Race Team - Sarah Hoare
17 September 2014
“I’m used to being in the jungle, working in thick mud, so this role is quite a change for me,” reflects Sarah Hoare, soon after taking up her new role as Clipper Race manager.
Despite swapping mud for the sea, Sarah’s background working in operations and logistics for sustainable development organisation Raleigh in Malaysian Borneo certainly stood her in good stead for all the challenges that organising a round the world yacht race can throw up.
Sarah joined the race in Jamaica in May 2014, during Leg 7, shadowing previous race manager Gillian Russell for the Caribbean and New York stopovers before taking over the role fully in Derry-Londonderry, Northern Ireland.
Her race year role involves organising and helping crew and skippers with anything they need in port, from immigration, visas, pastoral care and medical advice to victualing, expenses, prizegiving and corporate commitments.
She also plays a key part in the day-to-day running of the Race Office, including communicating with the yachts every six hours for the schedules, and ensuring skipper blogs are received daily.
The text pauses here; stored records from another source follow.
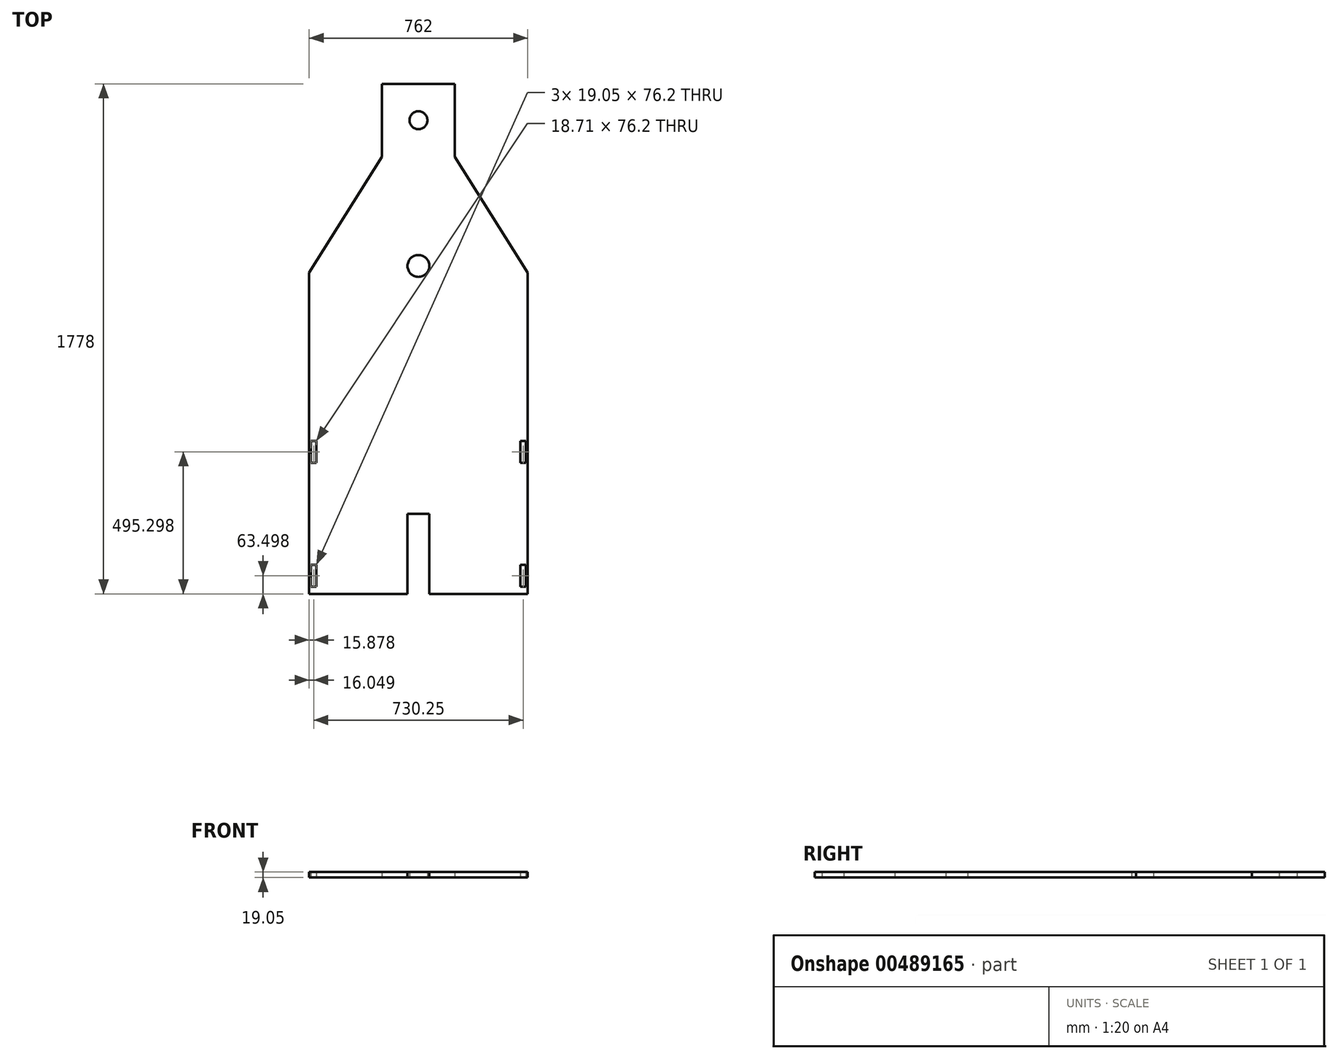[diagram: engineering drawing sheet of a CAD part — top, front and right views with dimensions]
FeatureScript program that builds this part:
annotation { "Feature Type Name" : "Feature", "Feature Type Description" : "" }
export const myFeature = defineFeature(function(context is Context, id is Id, definition is map)
    precondition{}
    {
        {
            var Q0;
            Q0=qCreatedBy(makeId("Top.planeOp"),FACE);
            var sketch = newSketch(context, id + "F0", { "sketchPlane" : qUnion([Q0])});
            skLineSegment(sketch, "E0.left", {"start": v(-844.69, -808.38) * mm, "end": v(-844.69, -833.78) * mm});
            skLineSegment(sketch, "E0.right", {"start": v(-82.69, 286.4) * mm, "end": v(-82.69, -833.78) * mm});
            skLineSegment(sketch, "E1.top", {"start": v(-336.69, 944.22) * mm, "end": v(-590.69, 944.22) * mm});
            skLineSegment(sketch, "E1.left", {"start": v(-336.69, 690.22) * mm, "end": v(-336.69, 944.22) * mm});
            skLineSegment(sketch, "E1.right", {"start": v(-590.69, 690.22) * mm, "end": v(-590.69, 944.22) * mm});
            skLineSegment(sketch, "E2.bottom", {"start": v(-838, -300.38) * mm, "end": v(-819.29, -300.38) * mm});
            skLineSegment(sketch, "E2.top", {"start": v(-838, -376.58) * mm, "end": v(-819.29, -376.58) * mm});
            skLineSegment(sketch, "E2.left", {"start": v(-819.29, -300.38) * mm, "end": v(-819.29, -376.58) * mm});
            skLineSegment(sketch, "E2.right", {"start": v(-838, -300.38) * mm, "end": v(-838, -376.58) * mm});
            skLineSegment(sketch, "E3.left", {"start": v(-838.34, -732.18) * mm, "end": v(-838.34, -808.38) * mm});
            skLineSegment(sketch, "E4.bottom", {"start": v(-838.34, -732.18) * mm, "end": v(-819.29, -732.18) * mm});
            skLineSegment(sketch, "E4.top", {"start": v(-838.34, -808.38) * mm, "end": v(-819.29, -808.38) * mm});
            skLineSegment(sketch, "E4.left", {"start": v(-819.29, -732.18) * mm, "end": v(-819.29, -808.38) * mm});
            skLineSegment(sketch, "E5.bottom", {"start": v(-108.09, -732.18) * mm, "end": v(-89.04, -732.18) * mm});
            skLineSegment(sketch, "E5.top", {"start": v(-108.09, -808.38) * mm, "end": v(-89.04, -808.38) * mm});
            skLineSegment(sketch, "E5.left", {"start": v(-89.04, -732.18) * mm, "end": v(-89.04, -808.38) * mm});
            skLineSegment(sketch, "E5.right", {"start": v(-108.09, -732.18) * mm, "end": v(-108.09, -808.38) * mm});
            skLineSegment(sketch, "E6.left", {"start": v(-88.7, -744.02) * mm, "end": v(-89.04, -808.38) * mm});
            skLineSegment(sketch, "E6.right", {"start": v(-107.75, -744.02) * mm, "end": v(-108.09, -808.38) * mm});
            skLineSegment(sketch, "E7.right", {"start": v(-88.7, -300.38) * mm, "end": v(-88.7, -376.58) * mm});
            skLineSegment(sketch, "E8.bottom", {"start": v(-107.75, -300.38) * mm, "end": v(-88.7, -300.38) * mm});
            skLineSegment(sketch, "E8.top", {"start": v(-107.75, -376.58) * mm, "end": v(-88.7, -376.58) * mm});
            skLineSegment(sketch, "E8.right", {"start": v(-107.75, -300.38) * mm, "end": v(-107.75, -376.58) * mm});
            skCircle(sketch, "E9", {"center": v(-463.69, 817.22) * mm, "radius": 31.3 * mm});
            skPoint(sketch, "E9.centerSnap0", {"position": v(-463.69, 944.22) * mm});
            skPoint(sketch, "E9.centerSnap1", {"position": v(-590.69, 817.22) * mm});
            skCircle(sketch, "E10", {"center": v(-463.69, 309.22) * mm, "radius": 38.1 * mm});
            skPoint(sketch, "E11.oppositeSnap0", {"position": v(-463.69, -833.78) * mm});
            skLineSegment(sketch, "E12", {"start": v(-107.75, -376.58) * mm, "end": v(-82.69, -376.58) * mm, "construction": true});
            skLineSegment(sketch, "E13", {"start": v(-82.69, -376.58) * mm, "end": v(-107.75, -376.58) * mm, "construction": true});
            skLineSegment(sketch, "E14", {"start": v(-108.09, -877.3) * mm, "end": v(-82.69, -877.3) * mm, "construction": true});
            skLineSegment(sketch, "E15", {"start": v(-838.34, -732.18) * mm, "end": v(-838, -376.58) * mm, "construction": true});
            skLineSegment(sketch, "E16", {"start": v(-819.29, -808.38) * mm, "end": v(-844.69, -808.38) * mm, "construction": true});
            skLineSegment(sketch, "E17", {"start": v(-844.69, -808.38) * mm, "end": v(-844.69, -376.58) * mm, "construction": true});
            skLineSegment(sketch, "E18", {"start": v(-844.69, -376.58) * mm, "end": v(-819.29, -376.58) * mm, "construction": true});
            skLineSegment(sketch, "E19", {"start": v(-336.69, 841.98) * mm, "end": v(-590.69, 841.98) * mm, "construction": true});
            skLineSegment(sketch, "E20", {"start": v(-82.69, -833.78) * mm, "end": v(-425.59, -833.78) * mm});
            skLineSegment(sketch, "E21.bottom", {"start": v(-501.79, -554.38) * mm, "end": v(-425.59, -554.38) * mm, "construction": true});
            skLineSegment(sketch, "E21.left", {"start": v(-501.79, -554.38) * mm, "end": v(-501.79, -833.78) * mm, "construction": true});
            skLineSegment(sketch, "E21.right", {"start": v(-425.59, -554.38) * mm, "end": v(-425.59, -833.78) * mm, "construction": true});
            skLineSegment(sketch, "E22", {"start": v(-425.59, -833.78) * mm, "end": v(-425.59, -554.38) * mm});
            skLineSegment(sketch, "E23", {"start": v(-501.79, -554.38) * mm, "end": v(-501.79, -833.78) * mm});
            skLineSegment(sketch, "E24.trimOffspring", {"start": v(-501.79, -833.78) * mm, "end": v(-844.69, -833.78) * mm});
            skPoint(sketch, "E21.top.start.orphan", {"position": v(-501.79, -1113.18) * mm});
            skPoint(sketch, "E25.orphan", {"position": v(-425.59, -1113.18) * mm});
            skLineSegment(sketch, "E26", {"start": v(-425.59, -554.38) * mm, "end": v(-501.79, -554.38) * mm});
            skLineSegment(sketch, "E27", {"start": v(-107.75, -376.58) * mm, "end": v(-108.09, -732.18) * mm, "construction": true});
            skLineSegment(sketch, "E28", {"start": v(-88.7, -300.38) * mm, "end": v(-838, -300.38) * mm, "construction": true});
            skLineSegment(sketch, "E29", {"start": v(-89.04, -732.18) * mm, "end": v(-88.7, -376.58) * mm, "construction": true});
            skLineSegment(sketch, "E30", {"start": v(-819.29, -732.18) * mm, "end": v(-819.29, -376.58) * mm, "construction": true});
            skLineSegment(sketch, "E31", {"start": v(-838.34, -808.38) * mm, "end": v(-89.04, -808.38) * mm, "construction": true});
            skLineSegment(sketch, "E32", {"start": v(-684.76, 0) * mm, "end": v(-684.76, -191.81) * mm, "construction": true});
            skLineSegment(sketch, "E33", {"start": v(-684.76, -191.81) * mm, "end": v(-291.79, -191.81) * mm, "construction": true});
            skLineSegment(sketch, "E34", {"start": v(-291.79, -191.81) * mm, "end": v(-291.79, 0) * mm, "construction": true});
            skLineSegment(sketch, "E35", {"start": v(-291.79, 0) * mm, "end": v(-684.76, 0) * mm, "construction": true});
            skLineSegment(sketch, "E36", {"start": v(-336.69, 690.22) * mm, "end": v(-82.69, 286.4) * mm});
            skLineSegment(sketch, "E37", {"start": v(-433.17, 286.4) * mm, "end": v(-494.2, 286.4) * mm});
            skLineSegment(sketch, "E38", {"start": v(-844.69, 286.4) * mm, "end": v(-590.69, 690.22) * mm});
            skLineSegment(sketch, "E39", {"start": v(-844.69, 286.4) * mm, "end": v(-838, -300.38) * mm});
            skLineSegment(sketch, "E40", {"start": v(-590.69, 944.22) * mm, "end": v(-590.69, 817.22) * mm});
            skLineSegment(sketch, "E41", {"start": v(-82.69, 286.4) * mm, "end": v(-326.2, 673.55) * mm});
            skLineSegment(sketch, "E42", {"start": v(-590.69, 944.22) * mm, "end": v(-590.69, 690.22) * mm});
            skLineSegment(sketch, "E43", {"start": v(-590.69, 944.22) * mm, "end": v(-336.69, 944.22) * mm});
            skLineSegment(sketch, "E44", {"start": v(-844.69, -833.78) * mm, "end": v(-844.69, 286.4) * mm});
            skLineSegment(sketch, "E45", {"start": v(-501.79, -542.3) * mm, "end": v(-425.59, -542.3) * mm});
            skLineSegment(sketch, "E46", {"start": v(-425.59, -542.3) * mm, "end": v(-425.59, -833.78) * mm});
            skLineSegment(sketch, "E47", {"start": v(-501.79, -833.78) * mm, "end": v(-425.59, -833.78) * mm});
            skSolve(sketch);
        }
        {
            var Q0;
            {var subQ5=sQuery(id+"F0.wireOp",EDGE,"E0.right");Q0=makeQuery(id+"F0.imprint","IMPRINT",FACE,{"disambiguationData":[TD([[makeQuery(id+"F0.imprint","IMPRINT",EDGE,{"derivedFrom":subQ5}),-1.0]])]});}
            var Q1;
            {var subQ2=sQuery(id+"F0.wireOp",EDGE,"E45");Q1=makeQuery(id+"F0.imprint","IMPRINT",FACE,{"disambiguationData":[TD([[makeQuery(id+"F0.imprint","IMPRINT",EDGE,{"derivedFrom":subQ2}),-1.0]])]});}
            extrude(context, id + "F1", {"entities" : qUnion([Q0, Q1]), "depth" : 19.05 * mm, "offsetDistance" : 25.4 * mm});
        }
    });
“People on the race are totally out of their normal routine and that can throw up all sorts of issues and emotions. I like to be under pressure and enjoy the diversity of managing different situations, and I like to see people to go on and fulfil their dreams, so this job is ideal for me,” says Sarah.
“Long hours don’t faze me, though it has been challenging getting to grips with each country and how they do things such as immigration and visas. Learning these logistics and combining that with dealing with almost 700 international crew members means there is never a dull moment.”
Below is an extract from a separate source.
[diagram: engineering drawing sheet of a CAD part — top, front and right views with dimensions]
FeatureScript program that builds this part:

After a brief stint at a bank in the City, Sarah, originally from Essex, knew the corporate world wasn’t for her so keen on the hospitality industry, she persevered until a job in hotels came up that she wanted.
Sarah then took an opportunity to go to Borneo to do an expedition with Raleigh as a volunteer for three months. This turned into a full time job for four years as country programme manager, including a secondment in Shanghai. She also spent time in Thailand.
Sarah also worked on logistics for the Commonwealth Games in Glasgow before the opportunity at the Clipper Race came up.
“Getting crew on a boat at the last minute can be challenging. On one stopover, I had to help get a crew member to a hospital the morning the race left. He managed to get back and get on the boat after being signed off as fit to sail by the doctor with just seconds to go.
“There have also been problems with visas, which may potentially end someone’s race journey so you must be quick thinking and calm under pressure to try to help them find a resolution.”